Oireachtas Joint and Select Committees
Thursday, 19 December 2013
Public Accounts Committee
2012 Annual Report of the Comptroller and Auditor General and Appropriation Accounts
Vote 38 - Health
Vote 39 - Health Service Executive
Section 38 - Agencies Remuneration
10:35 am
Ms Mary Day:
I joined the Mater Misericordiae University Hospital in 2008 as director of nursing and was appointed CEO of the hospital in January 2013. I am joined by my colleague, Ms Caroline Piggot, director of finance. I thank the committee for the opportunity to clarify the situation regarding the pension scheme administered by the Mater hospital on behalf of circa 180 staff members of the Central Remedial Clinic, CRC.
The Mater hospital administers this scheme at the direction of the Department of Health and with the full approval of the HSE. The payment of €660,000 per annum made by the CRC to the Mater hospital is the CRC's employer's contribution in respect of its staff pension scheme. For historical reasons, which I will elaborate on later, the Mater hospital administers this scheme for the CRC staff as part of the voluntary hospital superannuation scheme, which is known as the VHSS, and is the pension scheme applicable to all voluntary hospitals in the country. In return for these contributions the Mater hospital assumes the liability for CRC staff members' pension payments as and when they fall due, thus relieving the CRC of future pension payments to its employees. I would like at this point to make clear that the Mater hospital receives no payment for this service to the CRC.
In relation to the pension mechanism, the scheme is in line with public sector pension policy, whereby all pensions are funded from current revenues, namely, no specific ongoing fund is built up for future pension payments. Further, while the Mater hospital administers all payments through the scheme, the HSE's pension section in Manorhamilton authorises the authenticity of payments.
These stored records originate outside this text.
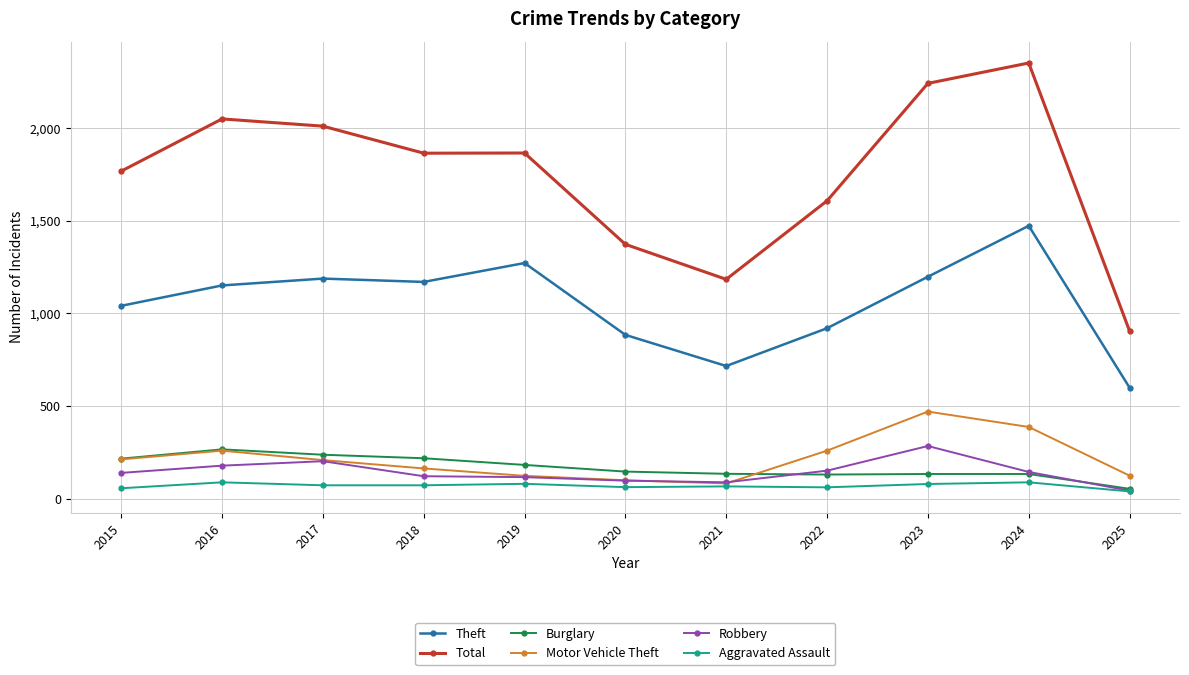

At which category is the sum across all series the highest?

2024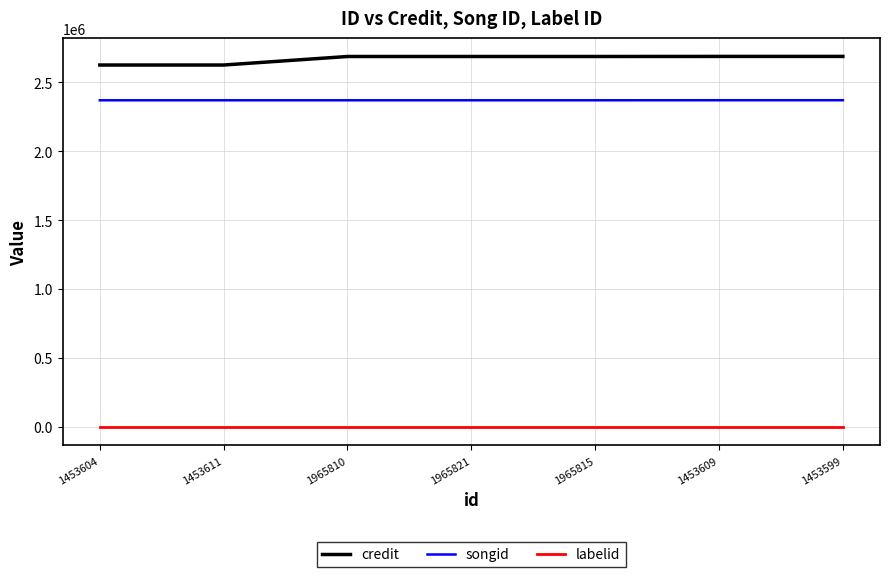

Rank the series at 1453611 from lowest to highest value.

labelid, songid, credit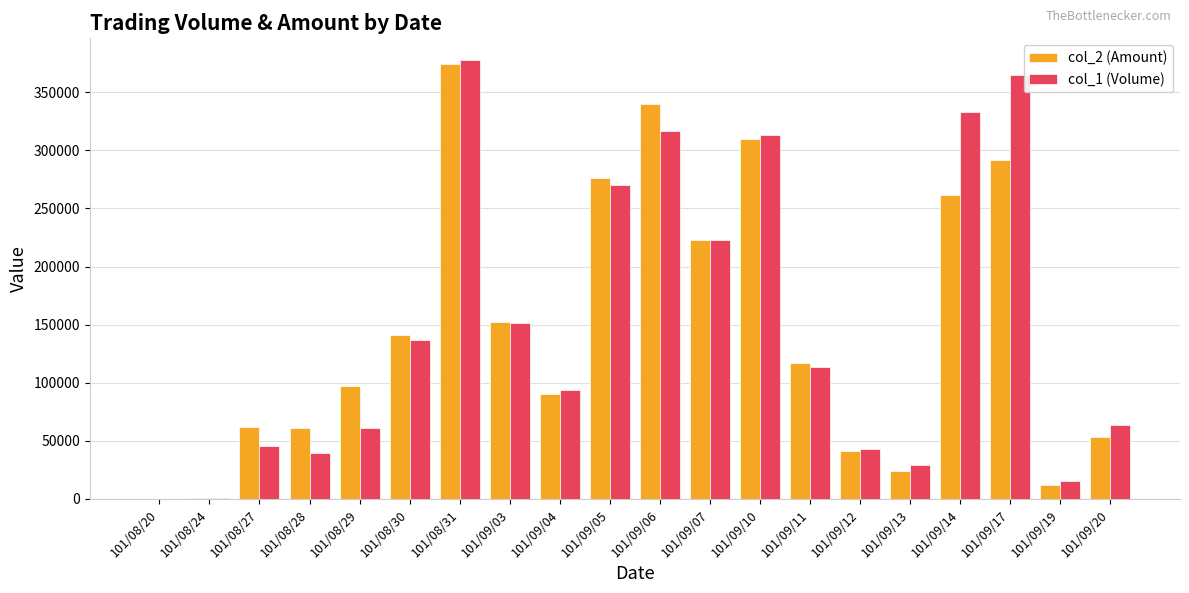

Which category has the highest value in the col_1 (Volume) series?

101/08/31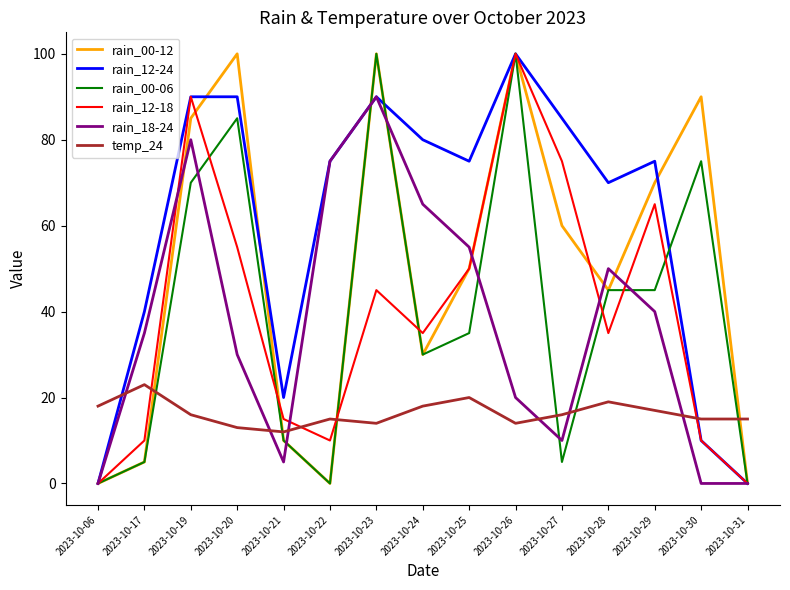

Which series has the largest total across all categories?

rain_12-24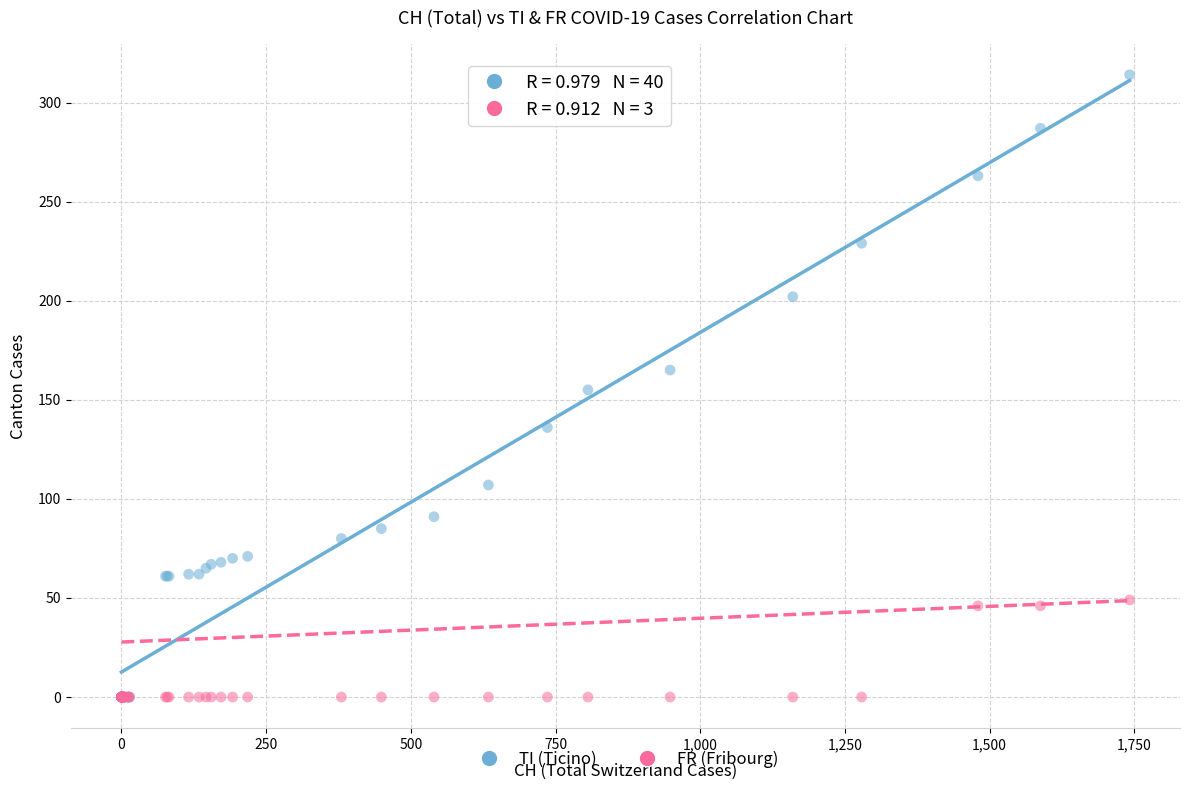

Which series has the widest spread of Y values?

TI (Ticino)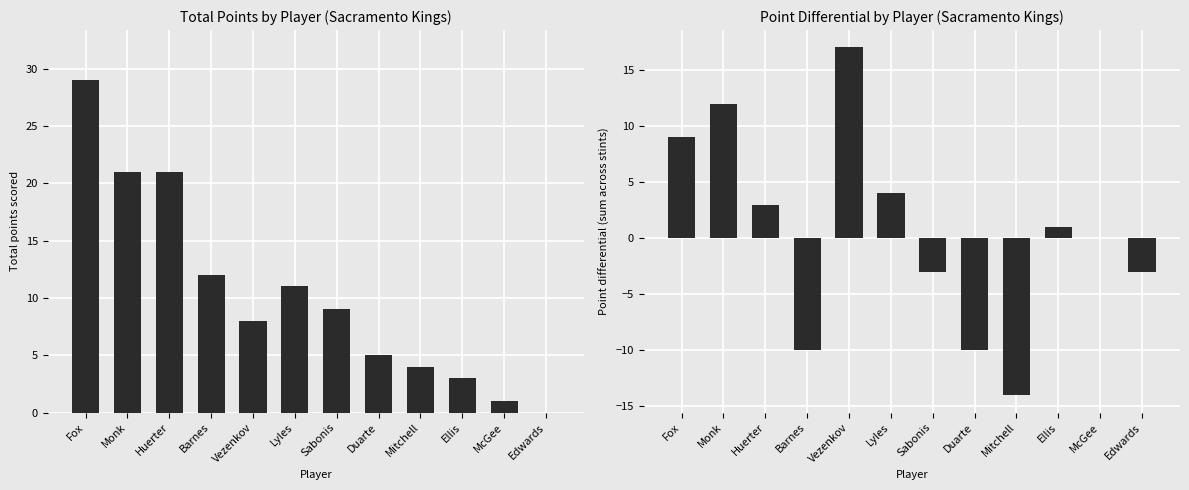

At which label is Total Points closest to 14?

Barnes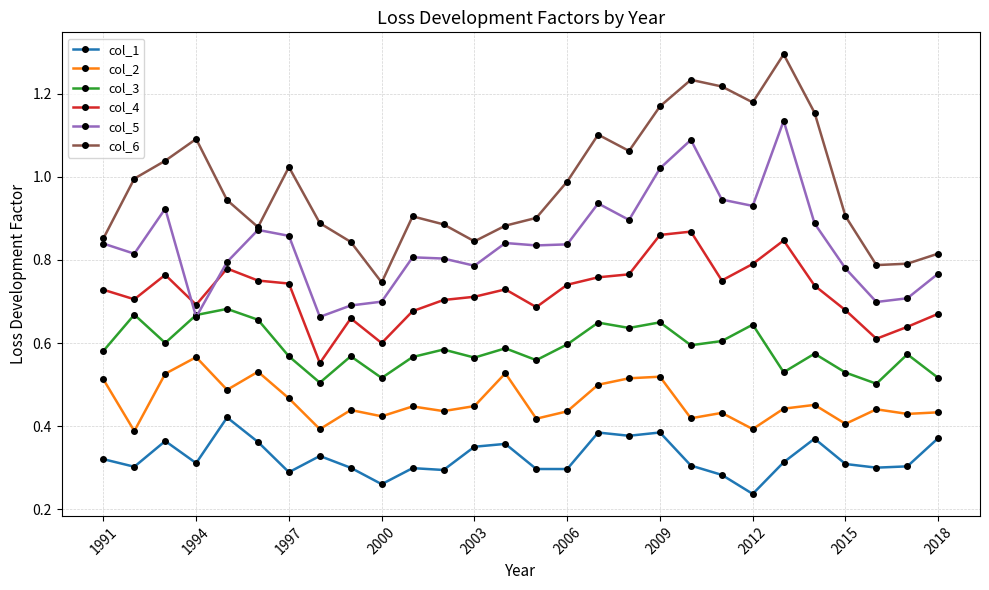

How many data points does each series have?

28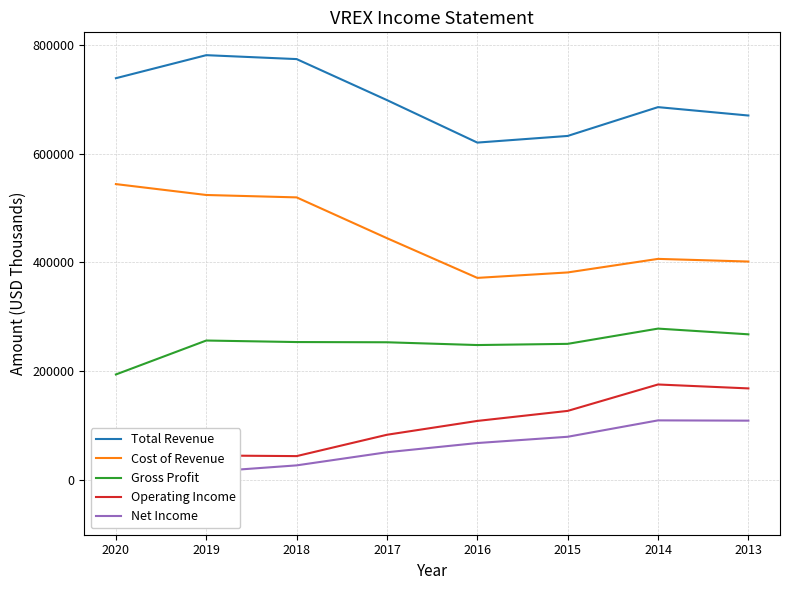

The value of Net Income at 2017 is 51600. True or false?

True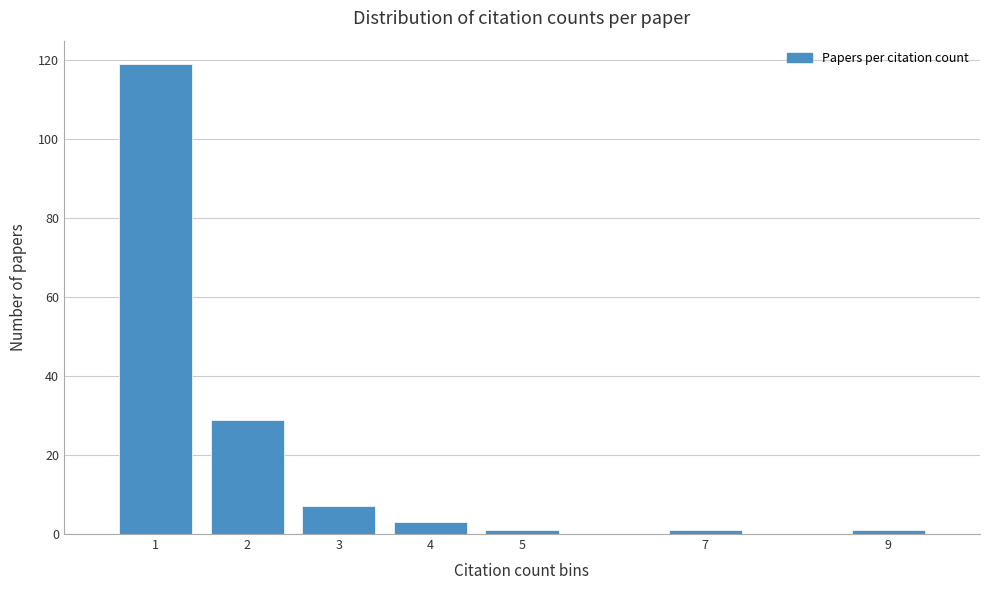

Reading left to right, transcribe this chart: for each bar, give the range it covers on the x-axis and its height. The values are not printed on the chart, so give them approximately, as read against the axis.

0.5 to 1.5: 120
1.5 to 2.5: 30
2.5 to 3.5: 8
3.5 to 4.5: 4
4.5 to 5.5: under 2
5.5 to 6.5: 0
6.5 to 7.5: under 2
7.5 to 8.5: 0
8.5 to 9.5: under 2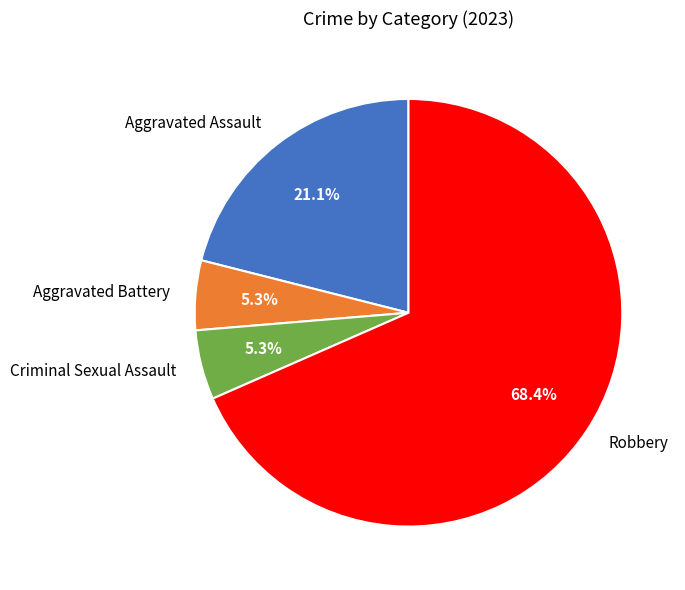

The Robbery slice represents 82% of the pie. True or false?

False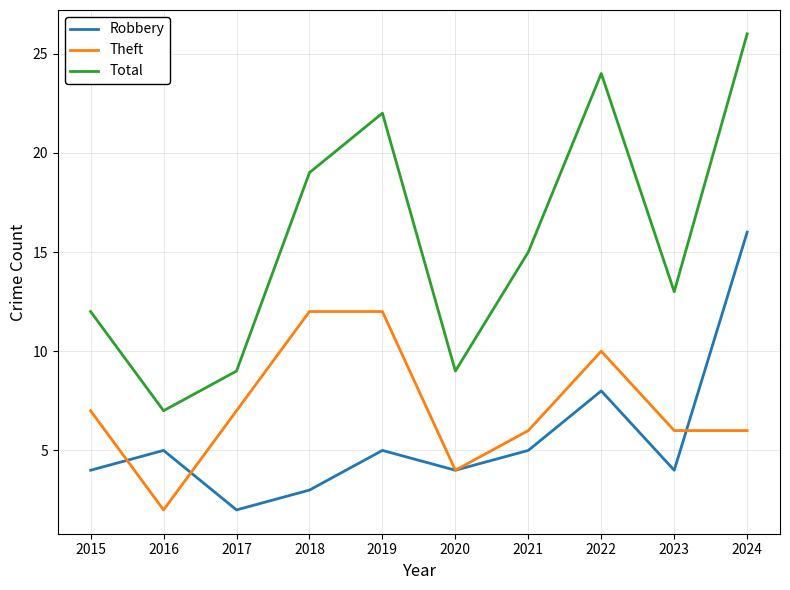

List the series in order of their overall mean, highest first.

Total, Theft, Robbery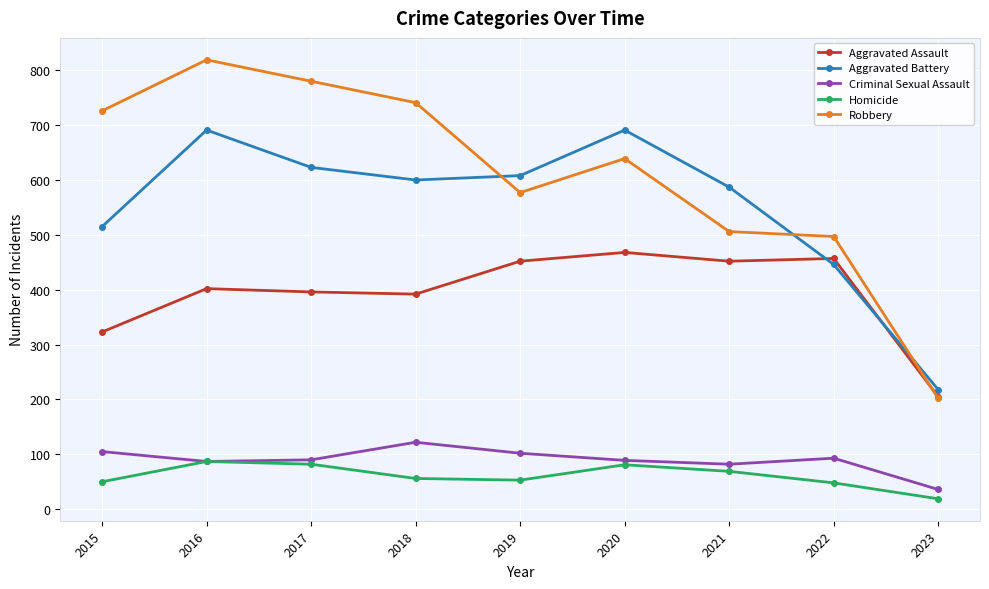

At which category is the sum across all series the highest?

2016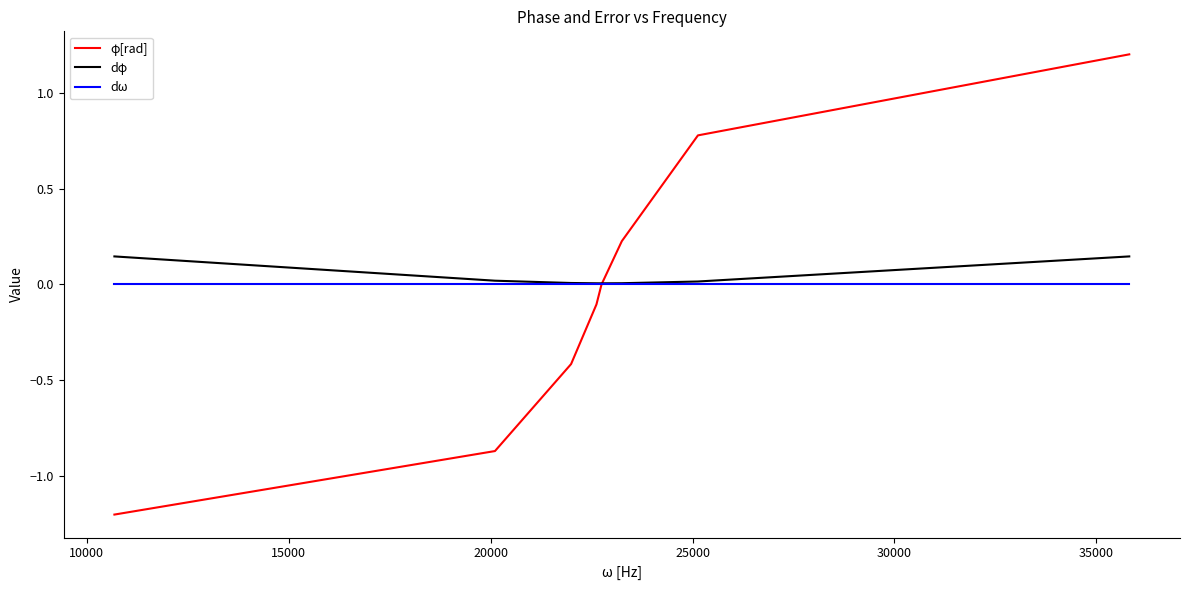

Which series has the largest range (max minus min)?

φ[rad]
To respond to the question as to the reason the Department of Health directed the Mater hospital to undertake this scheme on behalf of the CRC, I need to take the committee back in time. The CRC had been in operation for a number of years when it sought Department of Health funding in the mid-1970s. However, for technical and legal reasons, the Department of Health at the time could not provide any funding to the CRC as it was not a hospital. To overcome this difficulty, it was decided that all funding for the CRC should be provided through a voluntary hospital. The Mater hospital being the nearest hospital to the CRC, with joint clinical commitments and through the Sisters of Mercy, provided significant support to the clinic and was, therefore, chosen to be the channel for such funding.
In 1977, the Mater hospital requested permission from the Department of Health to admit the CRC staff into the VHSS. These letters of January and August 1979 have been supplied to the committee. The Department of Health gave permission to the Mater hospital to enrol the requested CRC staff to the VHSS on the basis that funding for the clinic was processed through the hospital. This is articulated in the August 1979 letter from the Department of Health. Further correspondence to the CRC dated 2 November 2004 is a latter from Patsy Carr to the CRC from the pension policy unit in the Department of Health again reaffirming the arrangement in place with the Mater hospital. It also confirms that the CRC did not qualify to administer its own VHSS and that the Department of Health was satisfied for the arrangement to continue.
I refer finally to the correspondence from the pensions unit in the Department of Health to Mr. Paul Kiely, then chief executive of the CRC in May 2010, which again reaffirms the pension arrangement between the Mater hospital and the CRC.